All lines from the opening of the entries below through the line containing "500 660 4875" must be output exactly as they appear, with no other lines.

- [EXCERPTED DATA]
Content starts

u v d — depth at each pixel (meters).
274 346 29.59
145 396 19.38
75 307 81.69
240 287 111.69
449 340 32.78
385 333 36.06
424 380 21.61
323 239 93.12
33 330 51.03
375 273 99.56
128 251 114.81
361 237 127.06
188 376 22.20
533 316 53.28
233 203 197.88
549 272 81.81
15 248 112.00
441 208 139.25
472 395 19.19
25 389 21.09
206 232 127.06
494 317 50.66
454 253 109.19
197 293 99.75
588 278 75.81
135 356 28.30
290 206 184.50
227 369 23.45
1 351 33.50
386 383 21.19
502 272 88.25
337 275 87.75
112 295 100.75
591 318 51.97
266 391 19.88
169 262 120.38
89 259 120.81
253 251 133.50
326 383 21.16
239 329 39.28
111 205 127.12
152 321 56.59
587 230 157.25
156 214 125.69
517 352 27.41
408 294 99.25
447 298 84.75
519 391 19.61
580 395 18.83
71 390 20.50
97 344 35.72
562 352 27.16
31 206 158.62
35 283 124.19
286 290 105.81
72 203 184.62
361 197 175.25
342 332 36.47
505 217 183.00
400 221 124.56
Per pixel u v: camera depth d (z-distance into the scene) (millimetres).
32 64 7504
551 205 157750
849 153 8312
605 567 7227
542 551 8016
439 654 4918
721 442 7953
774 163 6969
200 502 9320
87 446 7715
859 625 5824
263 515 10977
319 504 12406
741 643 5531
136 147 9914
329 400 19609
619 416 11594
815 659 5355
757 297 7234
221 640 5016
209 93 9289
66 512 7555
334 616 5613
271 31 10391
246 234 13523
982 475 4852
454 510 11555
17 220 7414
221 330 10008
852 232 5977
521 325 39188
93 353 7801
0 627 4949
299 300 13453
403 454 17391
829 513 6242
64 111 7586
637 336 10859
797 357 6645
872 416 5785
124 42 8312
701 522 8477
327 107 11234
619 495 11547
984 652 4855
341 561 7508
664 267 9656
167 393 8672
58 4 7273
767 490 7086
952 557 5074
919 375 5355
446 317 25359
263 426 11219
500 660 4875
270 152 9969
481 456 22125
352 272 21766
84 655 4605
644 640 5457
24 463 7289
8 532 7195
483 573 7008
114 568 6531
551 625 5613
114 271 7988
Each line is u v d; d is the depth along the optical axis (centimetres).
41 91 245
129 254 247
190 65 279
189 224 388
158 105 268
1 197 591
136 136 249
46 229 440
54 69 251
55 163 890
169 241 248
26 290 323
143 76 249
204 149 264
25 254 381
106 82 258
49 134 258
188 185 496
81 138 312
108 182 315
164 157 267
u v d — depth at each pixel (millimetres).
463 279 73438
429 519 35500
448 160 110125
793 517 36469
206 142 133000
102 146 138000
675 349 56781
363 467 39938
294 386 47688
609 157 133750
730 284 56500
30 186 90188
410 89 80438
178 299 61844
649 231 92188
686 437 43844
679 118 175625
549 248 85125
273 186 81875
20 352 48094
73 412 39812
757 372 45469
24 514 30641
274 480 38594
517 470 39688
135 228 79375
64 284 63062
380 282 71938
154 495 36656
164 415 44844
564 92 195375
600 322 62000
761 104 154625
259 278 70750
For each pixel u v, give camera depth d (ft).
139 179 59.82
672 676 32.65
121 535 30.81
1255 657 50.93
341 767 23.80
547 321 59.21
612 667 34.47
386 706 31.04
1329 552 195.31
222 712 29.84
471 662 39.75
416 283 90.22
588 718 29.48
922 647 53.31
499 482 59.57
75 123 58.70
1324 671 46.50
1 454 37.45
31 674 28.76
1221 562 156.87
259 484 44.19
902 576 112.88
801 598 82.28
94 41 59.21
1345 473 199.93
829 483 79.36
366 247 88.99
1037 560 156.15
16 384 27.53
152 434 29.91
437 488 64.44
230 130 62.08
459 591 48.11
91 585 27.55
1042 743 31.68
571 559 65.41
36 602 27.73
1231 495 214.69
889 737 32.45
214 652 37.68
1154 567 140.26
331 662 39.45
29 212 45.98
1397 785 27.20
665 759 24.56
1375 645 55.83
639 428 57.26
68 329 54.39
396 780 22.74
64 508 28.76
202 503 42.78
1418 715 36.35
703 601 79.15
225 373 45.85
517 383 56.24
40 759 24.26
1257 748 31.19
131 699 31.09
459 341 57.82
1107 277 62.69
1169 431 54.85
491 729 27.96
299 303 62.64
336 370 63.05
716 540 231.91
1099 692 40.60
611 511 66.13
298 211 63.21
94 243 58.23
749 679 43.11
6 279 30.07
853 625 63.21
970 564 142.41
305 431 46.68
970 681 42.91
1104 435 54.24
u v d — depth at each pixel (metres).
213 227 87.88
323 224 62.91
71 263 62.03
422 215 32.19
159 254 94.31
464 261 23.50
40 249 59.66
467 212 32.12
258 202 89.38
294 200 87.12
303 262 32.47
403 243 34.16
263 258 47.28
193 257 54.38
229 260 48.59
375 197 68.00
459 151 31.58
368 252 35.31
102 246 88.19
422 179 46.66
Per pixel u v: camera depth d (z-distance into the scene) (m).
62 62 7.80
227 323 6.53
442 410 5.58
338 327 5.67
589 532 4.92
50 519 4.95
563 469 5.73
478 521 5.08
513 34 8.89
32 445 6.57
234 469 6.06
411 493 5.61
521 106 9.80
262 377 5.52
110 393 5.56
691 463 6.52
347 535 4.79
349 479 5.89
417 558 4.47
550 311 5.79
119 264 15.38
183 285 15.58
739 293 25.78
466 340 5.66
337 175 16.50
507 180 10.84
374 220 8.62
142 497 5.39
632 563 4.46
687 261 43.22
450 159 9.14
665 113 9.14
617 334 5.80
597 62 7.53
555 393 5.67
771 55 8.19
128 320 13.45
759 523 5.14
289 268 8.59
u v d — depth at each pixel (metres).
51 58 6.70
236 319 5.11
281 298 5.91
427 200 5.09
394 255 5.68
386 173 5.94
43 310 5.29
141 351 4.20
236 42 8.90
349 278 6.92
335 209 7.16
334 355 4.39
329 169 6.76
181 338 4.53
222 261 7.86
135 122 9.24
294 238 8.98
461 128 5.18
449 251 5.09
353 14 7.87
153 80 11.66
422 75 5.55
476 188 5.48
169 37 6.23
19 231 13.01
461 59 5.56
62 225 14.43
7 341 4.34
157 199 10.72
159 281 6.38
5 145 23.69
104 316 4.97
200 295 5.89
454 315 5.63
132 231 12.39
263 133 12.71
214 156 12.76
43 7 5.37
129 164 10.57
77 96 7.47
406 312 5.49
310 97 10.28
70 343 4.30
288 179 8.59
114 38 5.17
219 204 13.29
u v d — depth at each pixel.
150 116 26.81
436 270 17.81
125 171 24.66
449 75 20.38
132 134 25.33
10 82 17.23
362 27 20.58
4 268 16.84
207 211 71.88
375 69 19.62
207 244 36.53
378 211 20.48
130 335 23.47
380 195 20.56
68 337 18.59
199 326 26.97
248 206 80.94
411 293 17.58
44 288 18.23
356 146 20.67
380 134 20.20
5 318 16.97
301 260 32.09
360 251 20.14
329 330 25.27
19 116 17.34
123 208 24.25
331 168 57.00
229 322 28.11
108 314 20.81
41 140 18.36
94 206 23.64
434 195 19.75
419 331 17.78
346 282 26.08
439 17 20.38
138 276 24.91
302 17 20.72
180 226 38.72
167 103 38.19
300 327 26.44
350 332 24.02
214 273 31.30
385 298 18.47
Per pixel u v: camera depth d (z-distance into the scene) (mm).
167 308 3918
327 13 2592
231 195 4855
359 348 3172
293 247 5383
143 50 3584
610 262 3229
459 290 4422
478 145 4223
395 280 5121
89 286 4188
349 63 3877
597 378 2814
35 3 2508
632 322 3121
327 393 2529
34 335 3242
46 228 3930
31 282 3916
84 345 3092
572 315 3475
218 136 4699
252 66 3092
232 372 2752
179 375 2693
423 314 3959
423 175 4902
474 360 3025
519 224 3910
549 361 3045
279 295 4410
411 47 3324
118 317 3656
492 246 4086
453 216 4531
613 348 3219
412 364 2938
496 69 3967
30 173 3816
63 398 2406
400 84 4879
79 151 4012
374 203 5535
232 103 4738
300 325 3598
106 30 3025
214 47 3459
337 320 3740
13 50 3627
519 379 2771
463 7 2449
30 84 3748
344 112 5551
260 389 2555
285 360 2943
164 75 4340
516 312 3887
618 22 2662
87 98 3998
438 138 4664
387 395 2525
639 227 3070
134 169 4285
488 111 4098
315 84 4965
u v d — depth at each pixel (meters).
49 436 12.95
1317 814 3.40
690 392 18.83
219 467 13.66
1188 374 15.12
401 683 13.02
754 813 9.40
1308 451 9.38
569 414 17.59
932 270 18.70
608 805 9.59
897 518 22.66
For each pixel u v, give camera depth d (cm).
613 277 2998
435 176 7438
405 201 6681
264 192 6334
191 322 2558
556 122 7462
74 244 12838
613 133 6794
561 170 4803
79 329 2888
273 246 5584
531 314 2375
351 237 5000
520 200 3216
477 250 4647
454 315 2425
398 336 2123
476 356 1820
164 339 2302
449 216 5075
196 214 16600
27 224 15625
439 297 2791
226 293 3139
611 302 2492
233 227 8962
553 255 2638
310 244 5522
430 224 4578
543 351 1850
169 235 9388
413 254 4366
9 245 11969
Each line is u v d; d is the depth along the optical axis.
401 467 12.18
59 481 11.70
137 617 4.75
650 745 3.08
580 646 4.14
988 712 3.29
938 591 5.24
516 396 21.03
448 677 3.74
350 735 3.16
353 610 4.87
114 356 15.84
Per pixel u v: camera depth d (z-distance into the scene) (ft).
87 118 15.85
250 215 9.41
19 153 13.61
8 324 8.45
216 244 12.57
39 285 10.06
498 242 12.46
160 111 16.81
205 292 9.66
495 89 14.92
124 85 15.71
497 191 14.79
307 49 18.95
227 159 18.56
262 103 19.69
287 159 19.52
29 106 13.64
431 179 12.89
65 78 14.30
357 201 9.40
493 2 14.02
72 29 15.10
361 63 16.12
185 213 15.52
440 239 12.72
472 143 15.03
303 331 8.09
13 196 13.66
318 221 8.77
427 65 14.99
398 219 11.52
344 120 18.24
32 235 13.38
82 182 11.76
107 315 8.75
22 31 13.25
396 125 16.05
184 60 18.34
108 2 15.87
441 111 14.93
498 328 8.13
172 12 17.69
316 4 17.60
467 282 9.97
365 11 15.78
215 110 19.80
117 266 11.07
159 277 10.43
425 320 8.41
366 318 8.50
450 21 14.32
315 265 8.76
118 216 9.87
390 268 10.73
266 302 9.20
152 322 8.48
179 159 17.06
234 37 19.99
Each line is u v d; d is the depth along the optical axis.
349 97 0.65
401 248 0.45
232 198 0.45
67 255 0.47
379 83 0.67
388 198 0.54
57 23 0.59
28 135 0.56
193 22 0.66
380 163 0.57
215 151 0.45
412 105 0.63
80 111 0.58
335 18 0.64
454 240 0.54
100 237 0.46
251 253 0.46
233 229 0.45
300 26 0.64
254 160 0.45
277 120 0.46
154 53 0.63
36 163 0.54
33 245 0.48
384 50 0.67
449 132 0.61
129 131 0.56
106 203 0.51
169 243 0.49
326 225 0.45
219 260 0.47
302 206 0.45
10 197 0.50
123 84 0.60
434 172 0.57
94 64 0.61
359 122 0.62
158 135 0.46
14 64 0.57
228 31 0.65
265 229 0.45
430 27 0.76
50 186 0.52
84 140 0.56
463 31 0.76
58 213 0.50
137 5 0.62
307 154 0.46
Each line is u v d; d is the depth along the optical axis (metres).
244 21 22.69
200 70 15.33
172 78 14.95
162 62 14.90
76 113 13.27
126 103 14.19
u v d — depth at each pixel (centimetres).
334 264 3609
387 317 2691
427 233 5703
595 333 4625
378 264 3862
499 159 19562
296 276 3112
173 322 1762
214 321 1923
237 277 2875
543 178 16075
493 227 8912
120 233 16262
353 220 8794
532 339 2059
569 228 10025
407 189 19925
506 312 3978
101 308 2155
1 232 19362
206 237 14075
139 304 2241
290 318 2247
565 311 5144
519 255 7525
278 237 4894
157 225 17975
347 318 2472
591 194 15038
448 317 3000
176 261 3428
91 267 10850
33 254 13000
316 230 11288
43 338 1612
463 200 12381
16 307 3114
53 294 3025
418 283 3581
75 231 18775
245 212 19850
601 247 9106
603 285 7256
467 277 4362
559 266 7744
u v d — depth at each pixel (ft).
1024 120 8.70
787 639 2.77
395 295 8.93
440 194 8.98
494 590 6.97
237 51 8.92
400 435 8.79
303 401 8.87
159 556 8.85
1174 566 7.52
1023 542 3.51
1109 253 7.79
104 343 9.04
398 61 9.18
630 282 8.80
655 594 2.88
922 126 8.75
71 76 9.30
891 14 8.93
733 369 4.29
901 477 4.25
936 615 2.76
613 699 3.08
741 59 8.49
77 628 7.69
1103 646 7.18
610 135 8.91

Content ends

- [SOLUTION TO THE EXERCISE]
u v d — depth at each pixel (meters).
274 346 29.59
145 396 19.38
75 307 81.69
240 287 111.69
449 340 32.78
385 333 36.06
424 380 21.61
323 239 93.12
33 330 51.03
375 273 99.56
128 251 114.81
361 237 127.06
188 376 22.20
533 316 53.28
233 203 197.88
549 272 81.81
15 248 112.00
441 208 139.25
472 395 19.19
25 389 21.09
206 232 127.06
494 317 50.66
454 253 109.19
197 293 99.75
588 278 75.81
135 356 28.30
290 206 184.50
227 369 23.45
1 351 33.50
386 383 21.19
502 272 88.25
337 275 87.75
112 295 100.75
591 318 51.97
266 391 19.88
169 262 120.38
89 259 120.81
253 251 133.50
326 383 21.16
239 329 39.28
111 205 127.12
152 321 56.59
587 230 157.25
156 214 125.69
517 352 27.41
408 294 99.25
447 298 84.75
519 391 19.61
580 395 18.83
71 390 20.50
97 344 35.72
562 352 27.16
31 206 158.62
35 283 124.19
286 290 105.81
72 203 184.62
361 197 175.25
342 332 36.47
505 217 183.00
400 221 124.56
Per pixel u v: camera depth d (z-distance into the scene) (millimetres).
32 64 7504
551 205 157750
849 153 8312
605 567 7227
542 551 8016
439 654 4918
721 442 7953
774 163 6969
200 502 9320
87 446 7715
859 625 5824
263 515 10977
319 504 12406
741 643 5531
136 147 9914
329 400 19609
619 416 11594
815 659 5355
757 297 7234
221 640 5016
209 93 9289
66 512 7555
334 616 5613
271 31 10391
246 234 13523
982 475 4852
454 510 11555
17 220 7414
221 330 10008
852 232 5977
521 325 39188
93 353 7801
0 627 4949
299 300 13453
403 454 17391
829 513 6242
64 111 7586
637 336 10859
797 357 6645
872 416 5785
124 42 8312
701 522 8477
327 107 11234
619 495 11547
984 652 4855
341 561 7508
664 267 9656
167 393 8672
58 4 7273
767 490 7086
952 557 5074
919 375 5355
446 317 25359
263 426 11219
500 660 4875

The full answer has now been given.